Having identified bacterial determinants associated with the different visits and the different production lines, two predictive models were built based on random forests as proof of concept in order to establish, through the predictive character of these models, the existence of distinct microbiotas in a cutting room of a slaughterhouse. Based on the microbiota of a sample, our models were able to predict its visit number at a rate of 94% and which production line it came from at a rate of 88%. The proof of concept provided by the creation of our predictive models suggests their usage on a larger scale and their potential integration into larger surveillance systems based on blockchain technology. Using these models could be helpful in predicting the origin of a problematic sample quickly and efficiently. The predictive value of surface provenance based on a sample of the microbiota of a piece of meat remains to be explored.

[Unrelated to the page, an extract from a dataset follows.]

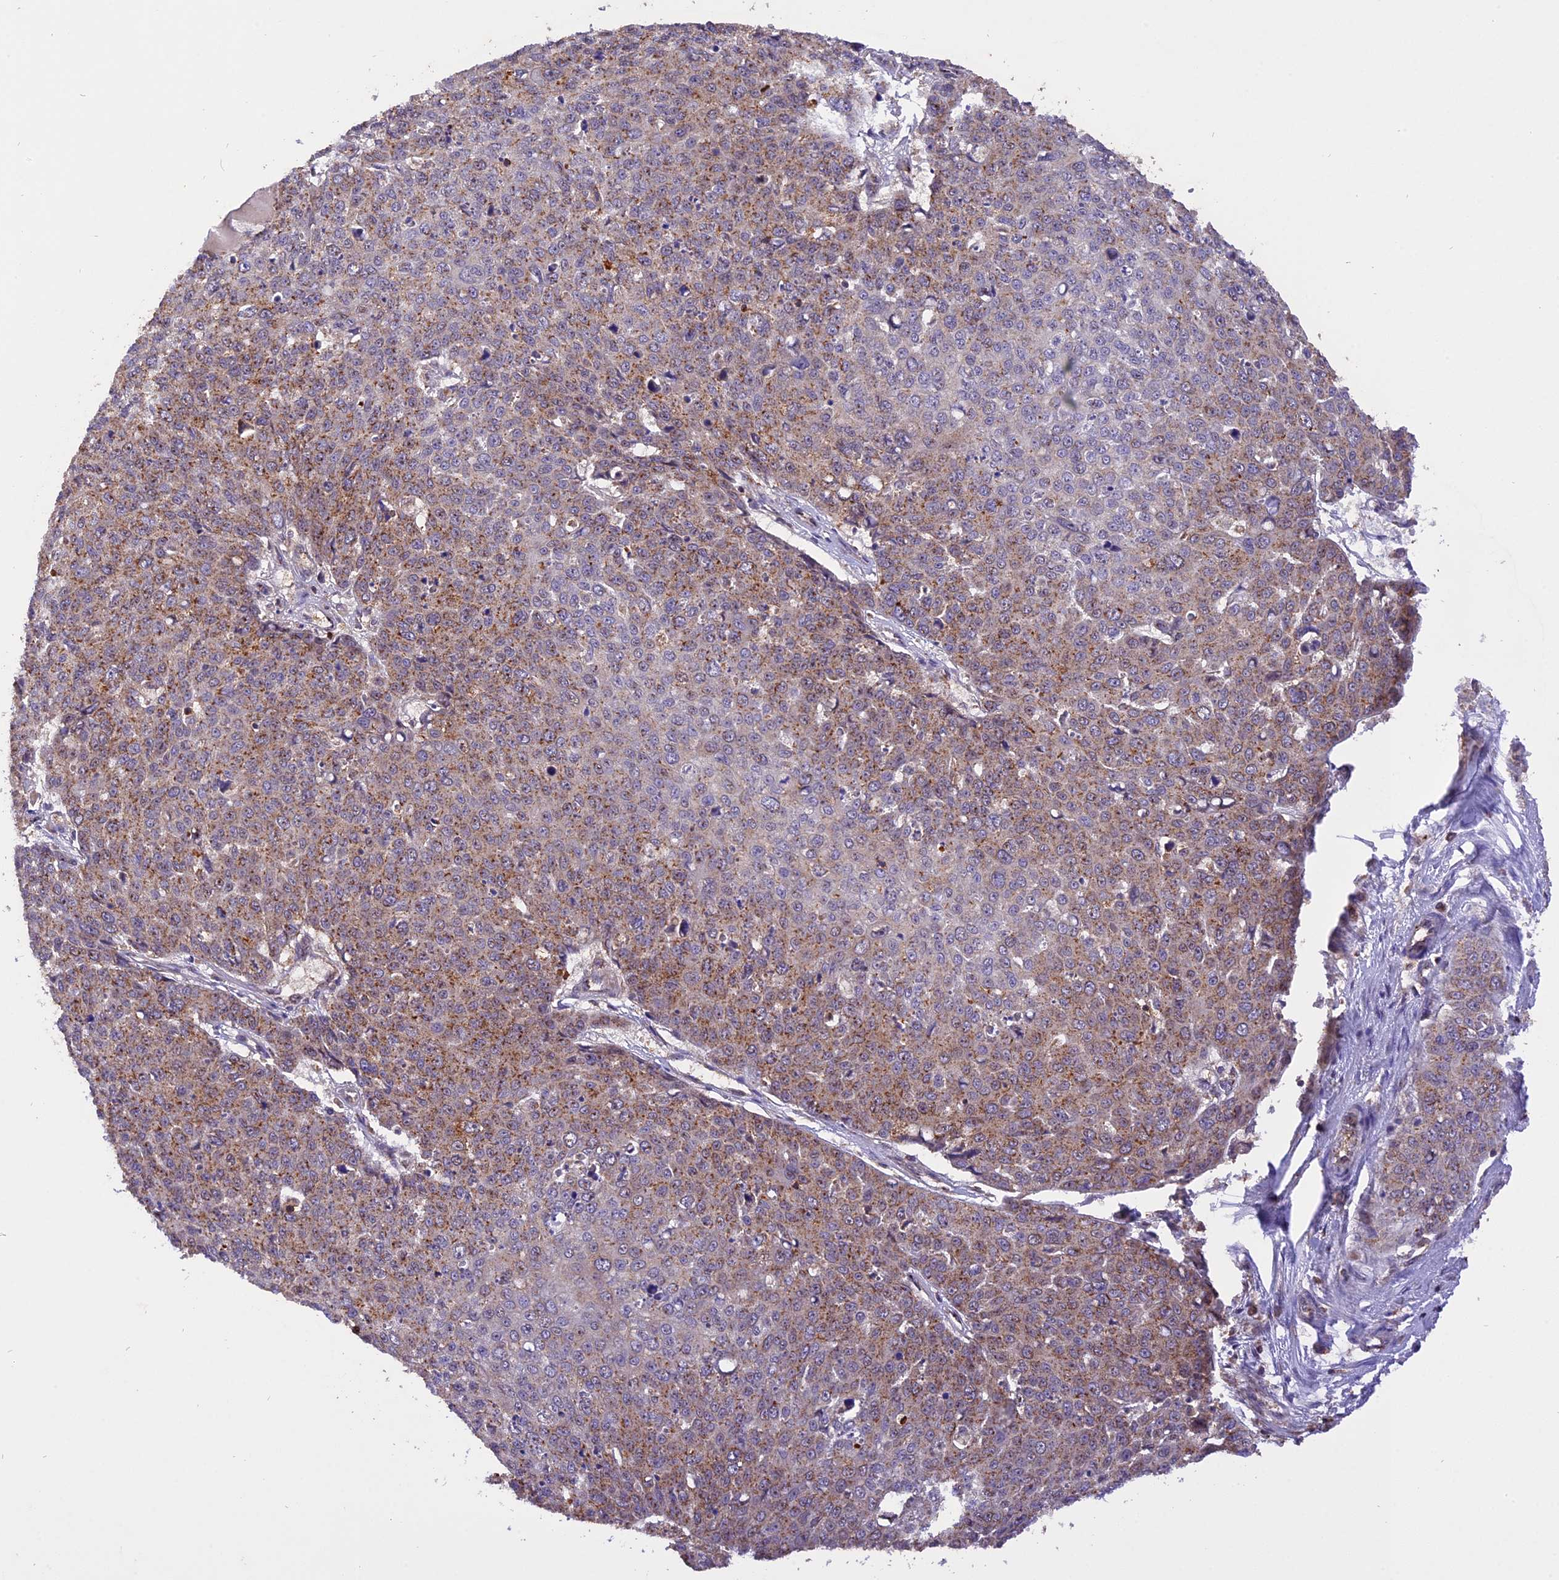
{"staining": {"intensity": "moderate", "quantity": "25%-75%", "location": "cytoplasmic/membranous"}, "tissue": "skin cancer", "cell_type": "Tumor cells", "image_type": "cancer", "snomed": [{"axis": "morphology", "description": "Squamous cell carcinoma, NOS"}, {"axis": "topography", "description": "Skin"}], "caption": "Immunohistochemistry micrograph of neoplastic tissue: human skin squamous cell carcinoma stained using immunohistochemistry (IHC) displays medium levels of moderate protein expression localized specifically in the cytoplasmic/membranous of tumor cells, appearing as a cytoplasmic/membranous brown color.", "gene": "PEX3", "patient": {"sex": "male", "age": 71}}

We believe that the results of our study, which identified for the first time to our knowledge the presence of distinct microbiotas on contact surfaces related to the circulation of specific meat cuts, represent a crucial step in the understanding of the microbial ecology of a slaughterhouse. The distinct bacterial community dynamics which take place on the production lines in a cutting room are important in determining the microbial succession pattern that will occur and ultimately influence the quality and safety of the final meat products. Therefore, this study is a step forward in the prevention, surveillance, and control of the microbial contamination of meat products.